By the time firms read this article, there will be roughly one month left to respond to the FCA CP 21-13. All regulated firms, providing products and services to retail clients should respond as the paper is a ‘watershed’ moment for outcomes focused regulation. Ever since the FCA took over from the FSA we have seen a constant ratcheting up of requirement for firms to deliver better consumer outcomes and all initiatives focus on the needs of the consumer. Many consumerists hope that the ‘Consumer Duty’ requirements in the new proposals will ‘game change’ consumers relationships with firms.
Let’s not forget of the 11 Statements of Principle, 9 of them relate to outcomes. Further TCF provides 6 customer outcomes, all designed to ensure the fair treatment of customers. The Senior Manager and Certification Regime requires managers and individuals to take greater responsibility and accountability with the objective of reducing harm to consumers and strengthen market integrity.
But clearly the FCA believes that these developments have not driven firms to a place where further intervention is not required.
But clearly the FCA believes that these developments have not driven firms to a place where further intervention is not required. As the FCA says in the CP, “consumers don’t always get the products and services that meet their needs or the outcomes they might reasonably expect”, “Consumers’ ability to make good decisions can be impaired by various factors. These include their weaker bargaining position, asymmetries of information, lack of understanding or behavioural biases” and “firms may not always compete effectively to drive up quality and bring down costs in consumers’ favour.” My involvement with FSA/FCA regulation goes back to M-Day (2004) and these matters were ‘on the table’ then. It is not surprising then, that critics suggest this CP is a decade too late. None of this is new, I recall a book from the 1980’s with the catchy title, “Asymmetric Information, Bank Lending and Implicit Contracts: A Stylized Model of Customer Relationships”. Even earlier information asymmetry was a classic cause of unfair outcomes identified in the 1974 Consumer Credit Act, but the harm caused by “asymmetries of information” is still a regulatory focus.

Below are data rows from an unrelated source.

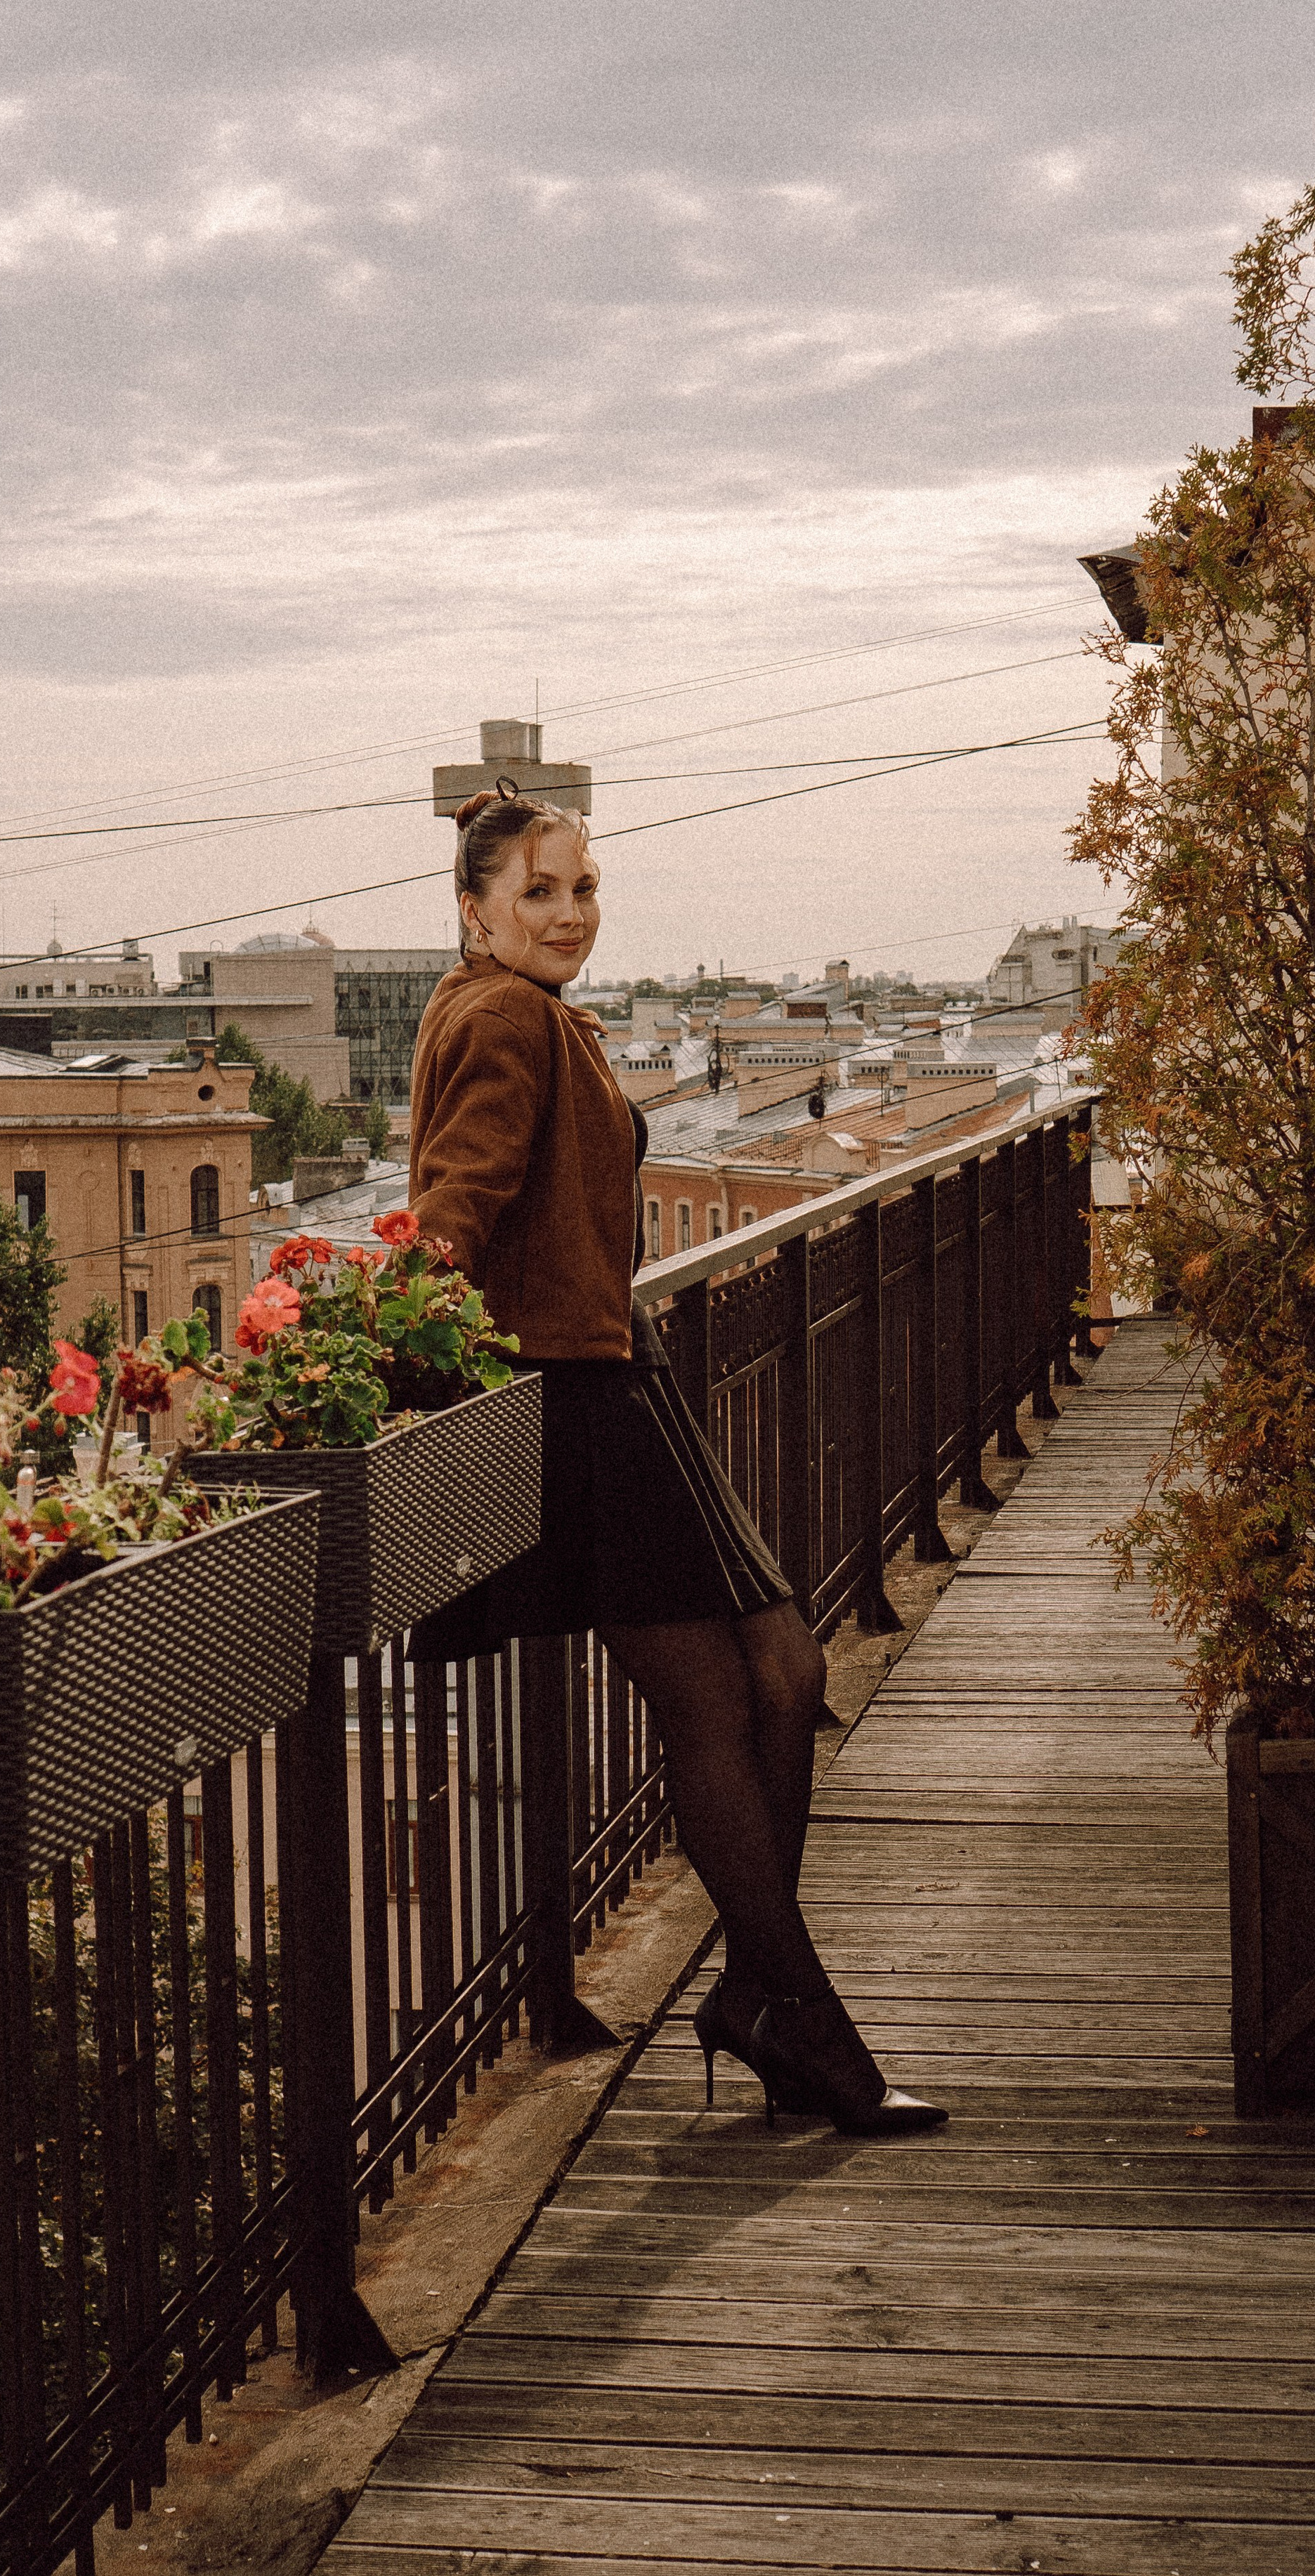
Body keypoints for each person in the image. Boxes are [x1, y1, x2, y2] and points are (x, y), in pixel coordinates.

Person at [406, 783, 945, 2136]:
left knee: (785, 1672)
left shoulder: (517, 1008)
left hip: (614, 1374)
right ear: (474, 908)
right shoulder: (505, 1017)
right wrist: (368, 1335)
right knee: (723, 1701)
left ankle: (760, 1995)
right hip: (572, 1397)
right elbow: (454, 1204)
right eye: (538, 891)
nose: (569, 913)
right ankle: (797, 2016)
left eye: (583, 888)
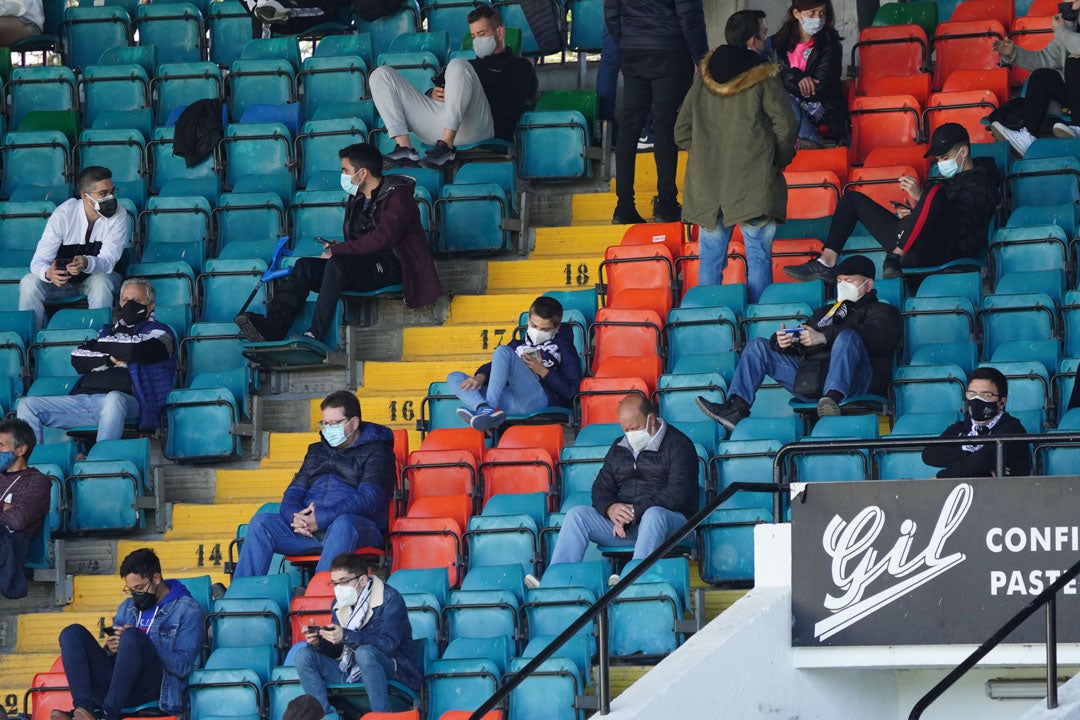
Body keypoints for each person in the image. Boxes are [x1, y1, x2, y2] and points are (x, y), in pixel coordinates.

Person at [234, 143, 443, 343]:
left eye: (345, 170)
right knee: (304, 266)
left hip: (392, 266)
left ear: (363, 173)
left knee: (337, 264)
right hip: (364, 265)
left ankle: (314, 334)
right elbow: (363, 239)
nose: (343, 175)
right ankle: (273, 327)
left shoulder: (399, 199)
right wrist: (340, 246)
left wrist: (340, 250)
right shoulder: (358, 198)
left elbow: (382, 239)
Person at [675, 9, 798, 304]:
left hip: (707, 187)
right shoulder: (763, 76)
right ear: (751, 41)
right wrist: (775, 160)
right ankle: (757, 321)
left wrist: (707, 155)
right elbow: (787, 125)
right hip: (753, 184)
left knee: (710, 261)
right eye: (764, 33)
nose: (767, 38)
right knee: (757, 256)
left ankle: (711, 322)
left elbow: (680, 132)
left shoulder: (703, 77)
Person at [698, 255, 902, 425]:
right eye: (840, 281)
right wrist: (785, 342)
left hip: (858, 382)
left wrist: (824, 337)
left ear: (869, 284)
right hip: (815, 378)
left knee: (847, 337)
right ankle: (736, 408)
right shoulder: (826, 311)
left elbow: (877, 339)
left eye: (850, 281)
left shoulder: (883, 311)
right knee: (758, 346)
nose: (843, 285)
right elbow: (807, 336)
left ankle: (833, 400)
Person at [784, 123, 1001, 281]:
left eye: (944, 158)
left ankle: (895, 257)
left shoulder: (984, 180)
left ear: (963, 152)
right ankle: (826, 262)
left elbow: (964, 225)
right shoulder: (943, 182)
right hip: (916, 245)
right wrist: (914, 214)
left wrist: (921, 198)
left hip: (948, 250)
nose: (941, 164)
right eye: (938, 160)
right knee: (852, 199)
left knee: (932, 189)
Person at [528, 394, 698, 588]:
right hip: (626, 527)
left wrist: (634, 512)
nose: (630, 434)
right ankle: (555, 582)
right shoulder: (619, 447)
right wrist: (611, 509)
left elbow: (677, 494)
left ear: (651, 419)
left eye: (634, 428)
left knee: (653, 514)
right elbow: (600, 487)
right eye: (625, 430)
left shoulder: (679, 445)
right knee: (577, 515)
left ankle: (633, 581)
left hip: (673, 526)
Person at [233, 391, 396, 578]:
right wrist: (295, 517)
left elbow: (370, 498)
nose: (329, 429)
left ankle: (317, 596)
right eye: (325, 424)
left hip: (355, 528)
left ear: (354, 423)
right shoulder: (316, 451)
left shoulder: (378, 450)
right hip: (310, 530)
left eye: (336, 423)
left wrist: (322, 517)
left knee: (344, 523)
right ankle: (240, 597)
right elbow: (294, 491)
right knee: (261, 522)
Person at [369, 6, 538, 169]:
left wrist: (472, 92)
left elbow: (514, 107)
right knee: (380, 74)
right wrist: (432, 94)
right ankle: (405, 148)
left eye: (482, 34)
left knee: (457, 64)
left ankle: (446, 147)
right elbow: (442, 86)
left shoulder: (519, 66)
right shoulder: (470, 65)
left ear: (499, 32)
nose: (477, 40)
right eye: (473, 36)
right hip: (444, 123)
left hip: (484, 126)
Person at [52, 548, 206, 720]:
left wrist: (143, 641)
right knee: (71, 633)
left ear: (156, 578)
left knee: (132, 636)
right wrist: (110, 649)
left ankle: (107, 715)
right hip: (118, 686)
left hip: (155, 689)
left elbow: (183, 666)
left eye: (139, 588)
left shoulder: (187, 609)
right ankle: (83, 709)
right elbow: (113, 660)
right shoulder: (127, 607)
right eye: (131, 590)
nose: (135, 595)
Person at [18, 279, 177, 445]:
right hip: (87, 399)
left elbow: (133, 349)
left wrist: (99, 346)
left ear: (150, 306)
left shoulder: (160, 332)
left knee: (113, 398)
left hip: (131, 402)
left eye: (136, 301)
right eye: (125, 300)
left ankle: (102, 457)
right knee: (27, 405)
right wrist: (110, 359)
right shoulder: (107, 331)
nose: (129, 305)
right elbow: (77, 358)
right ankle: (33, 466)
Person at [606, 0, 709, 225]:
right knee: (665, 125)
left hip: (633, 51)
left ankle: (623, 206)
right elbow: (689, 16)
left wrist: (627, 41)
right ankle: (666, 203)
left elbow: (612, 14)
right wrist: (702, 59)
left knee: (629, 127)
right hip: (670, 52)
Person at [293, 553, 421, 716]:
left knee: (365, 652)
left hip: (393, 669)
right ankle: (325, 716)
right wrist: (319, 641)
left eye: (344, 582)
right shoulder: (339, 605)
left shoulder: (389, 598)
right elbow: (338, 652)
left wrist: (346, 636)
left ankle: (380, 716)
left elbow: (389, 644)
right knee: (303, 655)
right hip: (350, 670)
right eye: (335, 583)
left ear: (362, 580)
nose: (338, 589)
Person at [447, 296, 582, 432]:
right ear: (528, 320)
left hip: (538, 400)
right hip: (509, 399)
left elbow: (572, 392)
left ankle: (487, 411)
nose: (537, 332)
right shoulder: (518, 345)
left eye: (545, 330)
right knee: (454, 377)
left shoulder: (564, 348)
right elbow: (495, 365)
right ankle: (483, 407)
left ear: (557, 327)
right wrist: (481, 376)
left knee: (502, 350)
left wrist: (543, 371)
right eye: (534, 326)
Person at [20, 166, 128, 329]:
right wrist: (48, 273)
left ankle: (100, 340)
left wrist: (86, 262)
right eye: (103, 194)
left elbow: (108, 262)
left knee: (101, 283)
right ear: (85, 197)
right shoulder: (63, 215)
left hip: (98, 278)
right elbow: (39, 260)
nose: (111, 198)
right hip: (62, 284)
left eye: (112, 192)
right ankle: (31, 345)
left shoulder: (119, 214)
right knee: (29, 282)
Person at [992, 2, 1080, 155]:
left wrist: (1060, 31)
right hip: (1076, 95)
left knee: (1074, 61)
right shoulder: (1071, 28)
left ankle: (1078, 125)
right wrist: (1014, 53)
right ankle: (1027, 137)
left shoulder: (1064, 32)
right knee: (1041, 76)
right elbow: (1045, 59)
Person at [922, 368, 1032, 478]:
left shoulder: (1012, 429)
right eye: (972, 394)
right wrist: (976, 460)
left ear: (1002, 402)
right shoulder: (960, 428)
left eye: (986, 395)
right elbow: (929, 454)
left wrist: (940, 477)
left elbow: (982, 460)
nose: (976, 400)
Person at [770, 0, 848, 148]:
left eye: (822, 13)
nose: (818, 18)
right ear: (796, 13)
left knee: (783, 97)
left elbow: (817, 89)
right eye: (812, 13)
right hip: (786, 110)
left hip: (823, 110)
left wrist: (786, 80)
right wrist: (796, 76)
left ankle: (810, 141)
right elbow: (770, 73)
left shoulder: (831, 44)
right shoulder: (778, 43)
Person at [0, 419, 50, 600]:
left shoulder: (38, 482)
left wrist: (8, 510)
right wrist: (4, 507)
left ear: (21, 450)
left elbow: (18, 519)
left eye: (1, 446)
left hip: (12, 544)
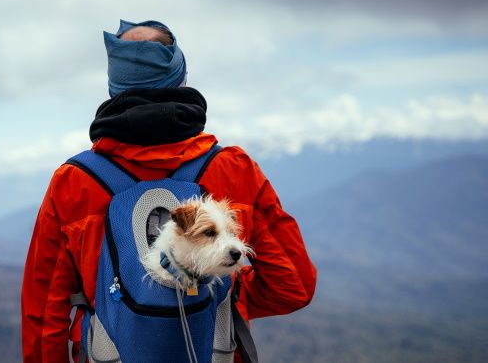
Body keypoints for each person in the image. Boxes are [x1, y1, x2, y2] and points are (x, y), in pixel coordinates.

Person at [21, 19, 317, 362]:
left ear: (114, 88)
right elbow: (293, 286)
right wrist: (215, 292)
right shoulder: (234, 170)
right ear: (180, 78)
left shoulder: (74, 182)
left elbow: (43, 316)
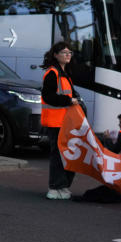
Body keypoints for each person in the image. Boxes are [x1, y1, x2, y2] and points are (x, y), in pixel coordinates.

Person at [40, 41, 82, 200]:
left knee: (67, 155)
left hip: (66, 122)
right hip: (55, 122)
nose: (68, 54)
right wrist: (68, 100)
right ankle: (55, 187)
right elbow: (48, 96)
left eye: (69, 52)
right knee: (58, 155)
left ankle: (63, 186)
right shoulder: (53, 73)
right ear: (56, 55)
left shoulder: (64, 73)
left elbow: (69, 94)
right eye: (64, 52)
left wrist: (74, 98)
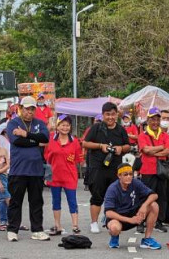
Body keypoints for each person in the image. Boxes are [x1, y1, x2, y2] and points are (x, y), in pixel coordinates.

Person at [4, 96, 50, 241]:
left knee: (36, 201)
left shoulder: (40, 123)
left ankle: (37, 229)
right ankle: (12, 230)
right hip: (18, 169)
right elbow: (16, 141)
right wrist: (35, 141)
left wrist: (26, 134)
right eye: (27, 109)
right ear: (20, 108)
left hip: (36, 169)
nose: (29, 112)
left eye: (32, 109)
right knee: (16, 201)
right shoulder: (13, 123)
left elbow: (45, 138)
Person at [83, 101, 132, 233]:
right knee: (97, 195)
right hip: (98, 167)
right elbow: (85, 143)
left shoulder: (121, 129)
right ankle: (94, 222)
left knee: (116, 195)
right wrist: (100, 146)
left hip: (115, 168)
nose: (110, 117)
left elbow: (128, 146)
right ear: (103, 115)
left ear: (117, 115)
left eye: (113, 114)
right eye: (107, 114)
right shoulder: (96, 128)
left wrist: (120, 148)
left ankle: (111, 219)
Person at [102, 163, 160, 250]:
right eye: (125, 174)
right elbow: (108, 213)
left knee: (154, 205)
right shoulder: (112, 188)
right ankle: (114, 236)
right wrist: (130, 220)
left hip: (134, 214)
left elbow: (154, 195)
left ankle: (147, 239)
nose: (129, 177)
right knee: (115, 228)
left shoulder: (135, 182)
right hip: (119, 218)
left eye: (130, 174)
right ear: (119, 176)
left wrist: (144, 206)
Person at [136, 107, 169, 230]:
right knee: (145, 196)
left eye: (157, 119)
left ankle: (159, 221)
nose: (155, 122)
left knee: (162, 196)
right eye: (153, 119)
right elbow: (145, 150)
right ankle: (141, 221)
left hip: (161, 170)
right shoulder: (142, 135)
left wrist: (153, 152)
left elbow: (168, 150)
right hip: (147, 170)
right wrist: (161, 147)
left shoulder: (165, 135)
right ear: (148, 120)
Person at [44, 115, 82, 236]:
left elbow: (78, 159)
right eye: (62, 125)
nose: (65, 128)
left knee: (72, 201)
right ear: (57, 126)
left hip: (70, 176)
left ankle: (75, 225)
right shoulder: (50, 139)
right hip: (54, 176)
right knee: (56, 201)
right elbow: (46, 158)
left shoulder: (75, 141)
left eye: (67, 125)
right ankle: (57, 225)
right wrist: (47, 176)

The four proposed outcomes cover the key elements of a firm/customer relationship and focus on communications, products and services, customer service and price and value.
- In respect of communications the FCA wants firms to communicate in a way that enables consumers to make informed decisions. It wants consumers to receive the information they need, at the right time, and in a way that the consumer can understand. I would be worried if firms are not already doing this, but a refocus on ‘outcomes’ is now required.
- A strengthened ‘fit for purpose’ requirement in respect of products and services will see a strengthening of the Product Sourcebook (PROD).
- Complying with the new customer service requirement may be a challenge for some firms. Some firms will simply need a new mind set others will be required to make a significant cultural shift. The FCA sentence, “it should be at least as easy to exit a product or service as it is to purchase it in the first place” sends a clear expectation message to firms.
- The price and value outcome is the one that has received most press coverage. While stopping short of consulting on new market interventions, such as price caps or other price interventions there is a clear warning that such moves could be considered if firms fail to give greater consideration to the price and the role it plays in relation to the fair value of products and services.
So there is a lot to digest in a month, https://www.fca.org.uk/publication/consultation/cp21-13.pdf, but it is a ‘must read document. Even if firms have no intention of responding to the CP, the earlier firms can plan any structural systems and procedural changes the better they will adapt to the new consumer duty.